Tularemia is an infectious disease of mammals, especially rabbits and small rodents, caused by the bacterium Francisella tularensis. F. tularensis can be transmitted to humans through contact with infected animals, consumption of contaminated meat, contact with contaminated equipment or clothing, or contact with contaminated water. Tularemia may also be spread by ticks, biting flies, and mosquitoes. This disease has also had the following names: rabbit fever, deerfly fever, Ohara’s Disease and Francis Disease.
Tularemia is highly infectious and virulent in humans. In the United States, people exposed to wild animals (especially rabbits) and in tick-infested areas are most at risk. In 2002, human cases of tularemia were linked to infected prairie dogs sold as pets. Visit the CDC website for more information about human cases of tularemia.

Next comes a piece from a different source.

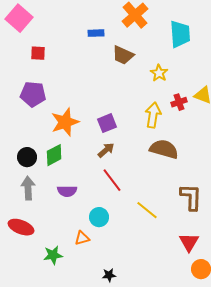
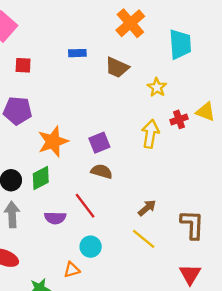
blue rectangle: (96, 33) -> (77, 53), moved
brown semicircle: (164, 149) -> (102, 171), moved, size x0.7
brown arrow: (106, 150) -> (147, 208), moved
red line: (112, 180) -> (85, 206), moved

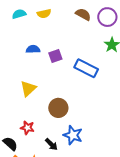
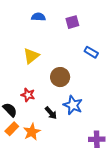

The CDC considers tularemia as a potential bioterrorism weapon.
Tularemia is found in the United States, Canada, Europe and northern Asia.
Tularemia is highly infectious and virulent in humans and is spread through contact with wild animals (especially rabbits and small rodents) and infected tick bites. Six forms of the disease have been described in people, depending on the site of infection.
Inhalation of F. tularensis can result in typhoidal tularemia. The symptoms of this form of the disease include fever, headache, nausea, weight loss, weakness, and severe pneumonia.
The most common form of tularemia is ulceroglandular. This form of the disease is characterized by fever, headache, swollen and painful lymph nodes, and skin ulcers. Glandular tularemia is similar but doesn't produce skin ulcers.
Infection of the eyes can lead to oculoglandular tularemia. In this form of the disease, the conjunctiva of the eye is swollen and painful, exudes pus, and may have nodules present. Patients may also have swollen lymph nodes.
Infection of the throat leads to oropharyngeal tularemia. This form of the disease is characterized by a swollen and painful throat with heavy mucus discharge. The lymph nodes are usually swollen.
The most severe form of tularemia is pneumonic. This form is characterized by severe pneumonia and occasionally delerium. Pneumonic tularemia can be fatal if not treated.
Tularemia may be prevented by limiting contact with wild animals and taking precautions to prevent tick bites. There is no animal vaccine for tularemia.